#### TEXT UNDER STUDY
# Anyone making your own clips?



## RogerBean (Sep 28, 2012)

In the realm of custom FP’s it doesn’t take long to run up against the limitations of the availability of appropriate clips.  Both in terms of style and size.  I’m beginning to appreciate some folks attraction to clipless pens.  

Anybody have any good sources of info on making your own clips?  Other than investment casting?  It would seem to be an exercise in die-making... or am I missing something here?

Roger


----------



## wood-of-1kind (Sep 28, 2012)

See our very own Mike Redburn (mredburn), he makes/sells some very fine "silver" pen clips and other fine pen components.


----------



## mredburn (Sep 28, 2012)

Depends on the effort your willing to put into it. I have made clips out of 1/8 thick  aluminum making a tab on the bottom and cutting a hole in the cap for it to pass through and then gluing it in.  I have done that in wood as well.  You can cast them, or make them out of bent stainless steel welding rod. You can cut them out of brass and copper plate. cut the shape with the ring and bend it, but making the rings concentric is difficult. EXotic blanks carries extra clips as well as Indy Pen Dance and the Classic Nib. If you were unaware of that. There is a company that makes only clips for pens but the minimum purchase as I understand it was the deal breaker.


----------



## BRobbins629 (Sep 28, 2012)

I've made clips by lost wax casting silver, hand cutting with jewelers saw and filing silver and other metals, with a dremel tool on stainless steel, on a bench grinder with damascus and stainless, and even hand carved some wooden ones.  All you need is a litttle imagination and time.  The hardest part is figuring an attachmenet method but there are many including soldering a ring like cut out, pins, tabs, screws, etc.  Alot depends on whether you want to make a few as a hobby or many as a business.


----------



## azamiryou (Sep 28, 2012)

Since you mention die-making, I take it you're thinking in terms of shaping sheet metal. A die is useful if you're making a bunch of the same shape. If you're doing one-offs, you can make any shape using only hammers and simple forms. Bending, cutting, soldering, and filing/grinding are other ways to make 3D shapes from sheet material.
########
Reproduce the forum thread on making pen clips in full, word for word. The records that come next are separate material and have no connection to the forum thread on making pen clips.
#### DATASET CONTENT
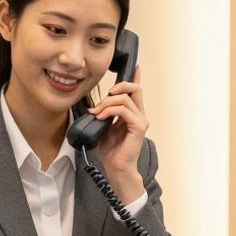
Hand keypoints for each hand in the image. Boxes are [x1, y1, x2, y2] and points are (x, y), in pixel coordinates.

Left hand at [87, 65, 146, 201]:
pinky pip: (123, 110)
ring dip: (107, 103)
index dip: (136, 78)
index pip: (136, 92)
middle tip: (104, 96)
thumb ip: (104, 115)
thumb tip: (95, 106)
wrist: (116, 168)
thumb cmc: (111, 151)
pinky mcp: (138, 127)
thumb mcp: (104, 128)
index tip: (135, 67)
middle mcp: (139, 115)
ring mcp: (140, 121)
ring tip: (97, 113)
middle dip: (118, 86)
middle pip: (135, 89)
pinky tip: (101, 117)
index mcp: (133, 114)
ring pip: (125, 99)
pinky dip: (109, 111)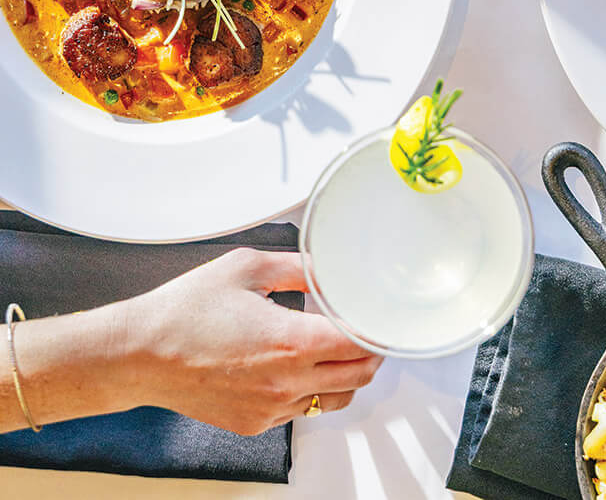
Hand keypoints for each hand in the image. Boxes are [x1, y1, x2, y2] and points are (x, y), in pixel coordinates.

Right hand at [124, 248, 381, 433]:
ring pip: (335, 400)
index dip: (378, 328)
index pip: (360, 343)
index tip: (381, 315)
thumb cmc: (186, 310)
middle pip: (358, 376)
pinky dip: (311, 389)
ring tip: (337, 348)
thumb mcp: (247, 267)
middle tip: (368, 329)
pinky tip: (297, 365)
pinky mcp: (256, 423)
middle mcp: (286, 382)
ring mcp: (271, 408)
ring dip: (346, 375)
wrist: (141, 354)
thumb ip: (298, 266)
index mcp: (290, 341)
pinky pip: (301, 410)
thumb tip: (327, 267)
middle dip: (372, 352)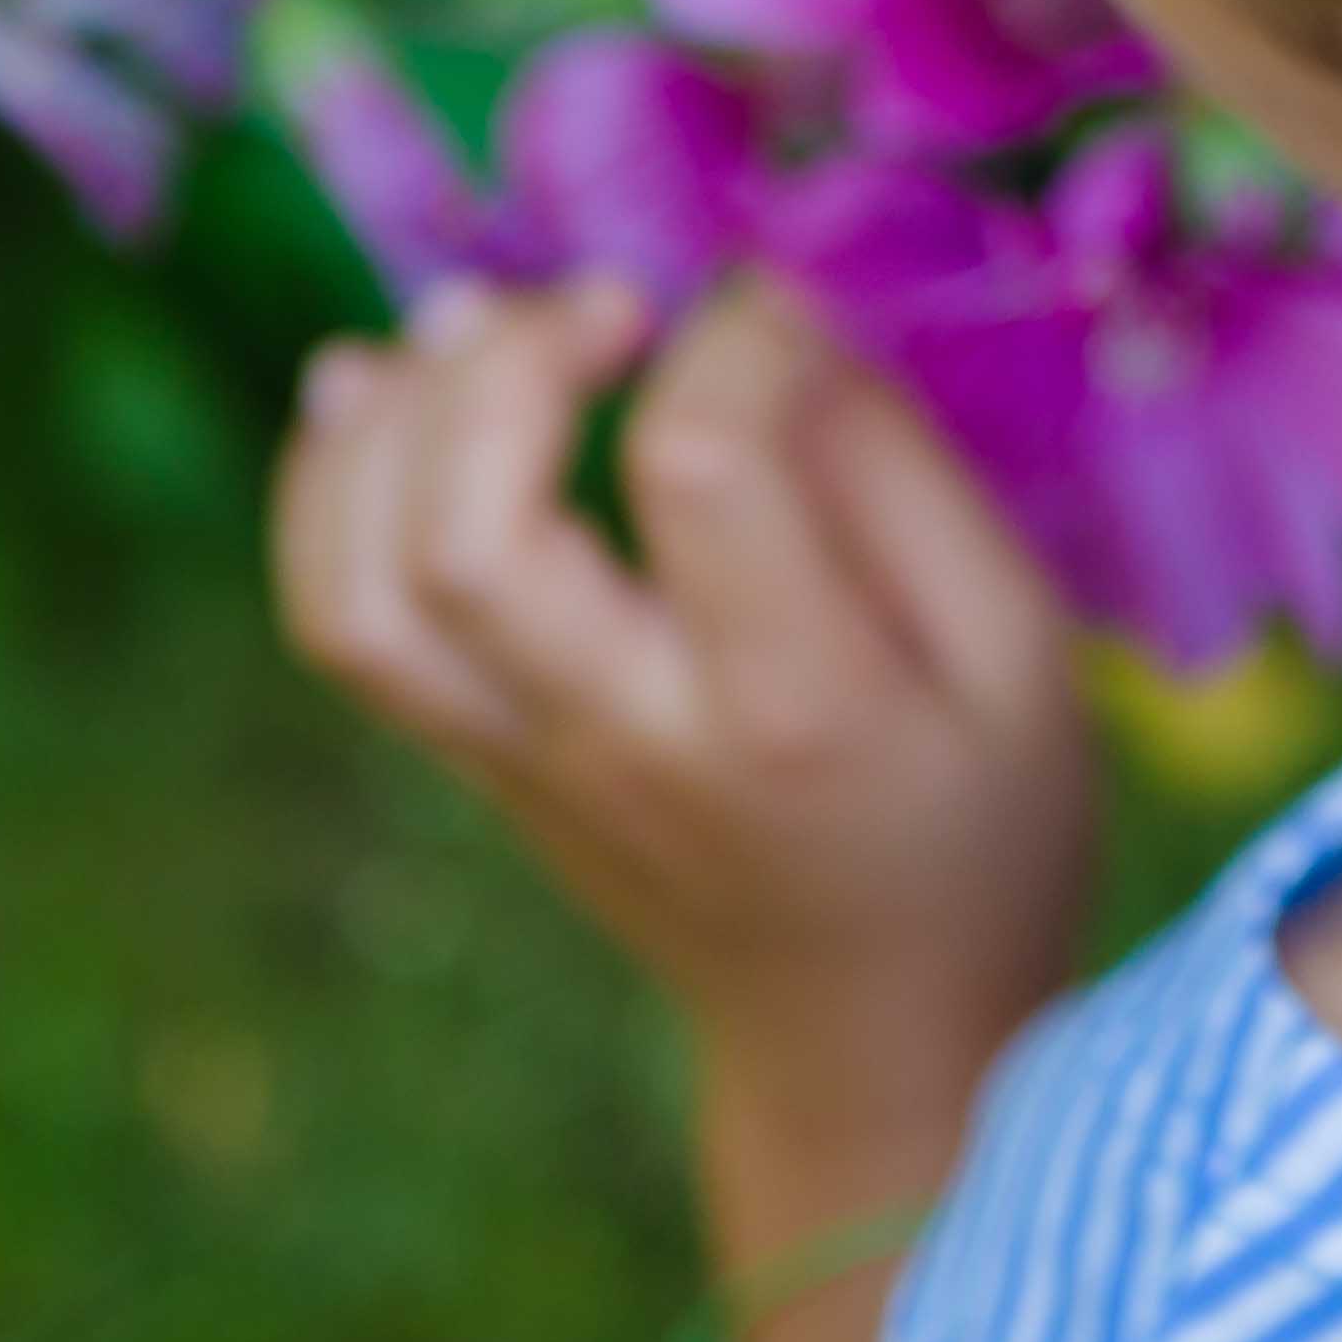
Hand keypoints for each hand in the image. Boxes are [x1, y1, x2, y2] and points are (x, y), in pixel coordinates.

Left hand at [274, 270, 1096, 1138]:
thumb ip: (898, 473)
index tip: (783, 311)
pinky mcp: (477, 763)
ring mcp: (530, 760)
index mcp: (795, 704)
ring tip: (472, 322)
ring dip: (387, 423)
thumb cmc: (978, 819)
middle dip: (511, 367)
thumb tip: (769, 313)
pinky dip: (324, 490)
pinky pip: (343, 625)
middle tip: (610, 303)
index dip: (728, 336)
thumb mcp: (1017, 646)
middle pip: (470, 538)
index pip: (696, 468)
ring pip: (366, 590)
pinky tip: (373, 387)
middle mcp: (629, 738)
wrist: (873, 1038)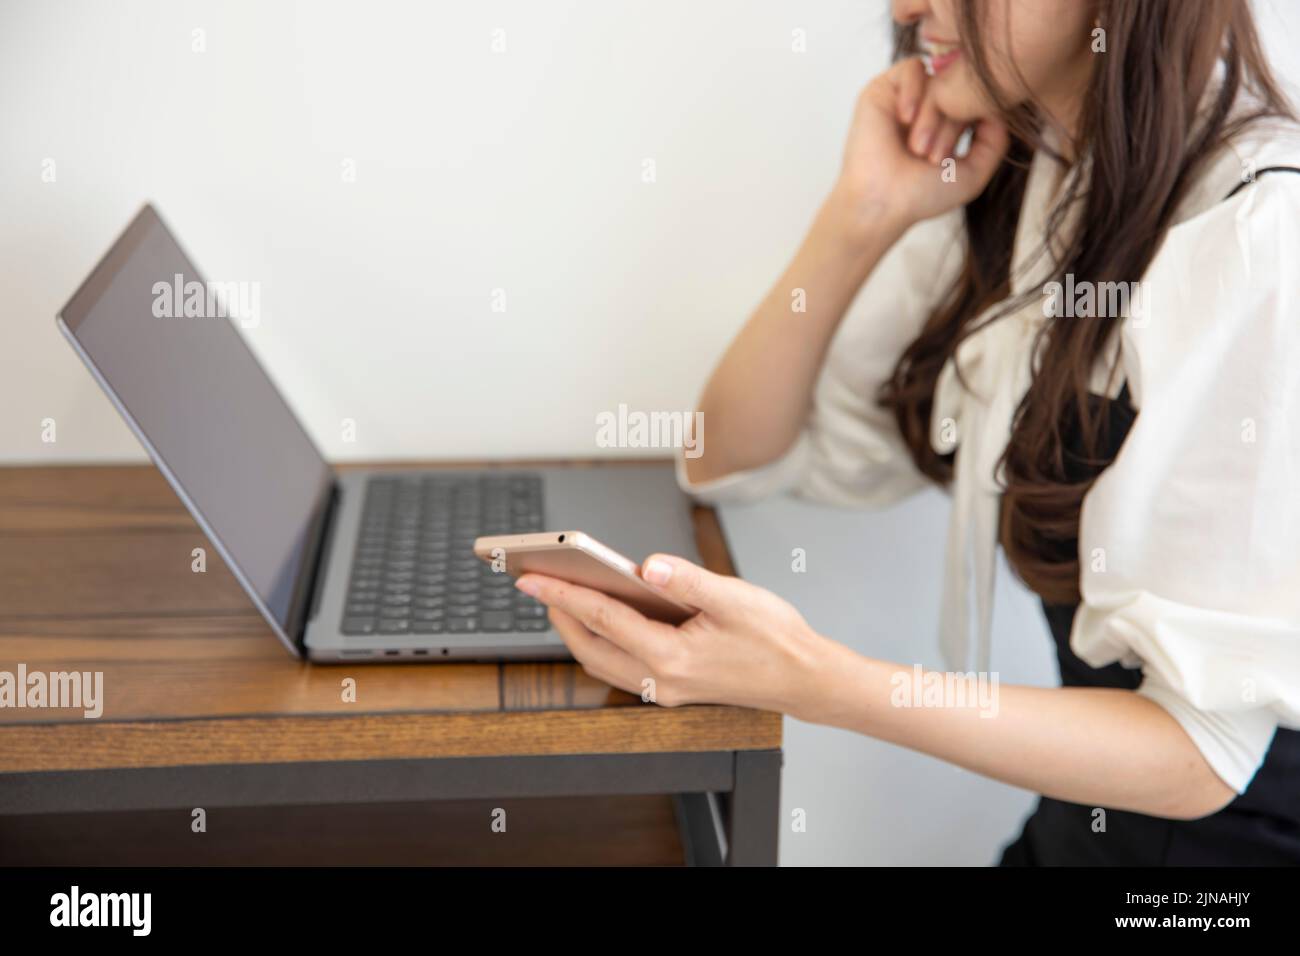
########
**TASK RESULT:**
# Anyone making your own clips?



## RogerBean (Sep 28, 2012)

In the realm of custom FP’s it doesn’t take long to run up against the limitations of the availability of appropriate clips.  Both in terms of style and size.  I’m beginning to appreciate some folks attraction to clipless pens.  

Anybody have any good sources of info on making your own clips?  Other than investment casting?  It would seem to be an exercise in die-making... or am I missing something here?

Roger


----------



## wood-of-1kind (Sep 28, 2012)

See our very own Mike Redburn (mredburn), he makes/sells some very fine "silver" pen clips and other fine pen components.


----------



## mredburn (Sep 28, 2012)

Depends on the effort your willing to put into it. I have made clips out of 1/8 thick  aluminum making a tab on the bottom and cutting a hole in the cap for it to pass through and then gluing it in.  I have done that in wood as well.  You can cast them, or make them out of bent stainless steel welding rod. You can cut them out of brass and copper plate. cut the shape with the ring and bend it, but making the rings concentric is difficult. EXotic blanks carries extra clips as well as Indy Pen Dance and the Classic Nib. If you were unaware of that. There is a company that makes only clips for pens but the minimum purchase as I understand it was the deal breaker.


----------



## BRobbins629 (Sep 28, 2012)

I've made clips by lost wax casting silver, hand cutting with jewelers saw and filing silver and other metals, with a dremel tool on stainless steel, on a bench grinder with damascus and stainless, and even hand carved some wooden ones.  All you need is a litttle imagination and time.  The hardest part is figuring an attachmenet method but there are many including soldering a ring like cut out, pins, tabs, screws, etc.  Alot depends on whether you want to make a few as a hobby or many as a business.


----------



## azamiryou (Sep 28, 2012)

Since you mention die-making, I take it you're thinking in terms of shaping sheet metal. A die is useful if you're making a bunch of the same shape. If you're doing one-offs, you can make any shape using only hammers and simple forms. Bending, cutting, soldering, and filing/grinding are other ways to make 3D shapes from sheet material.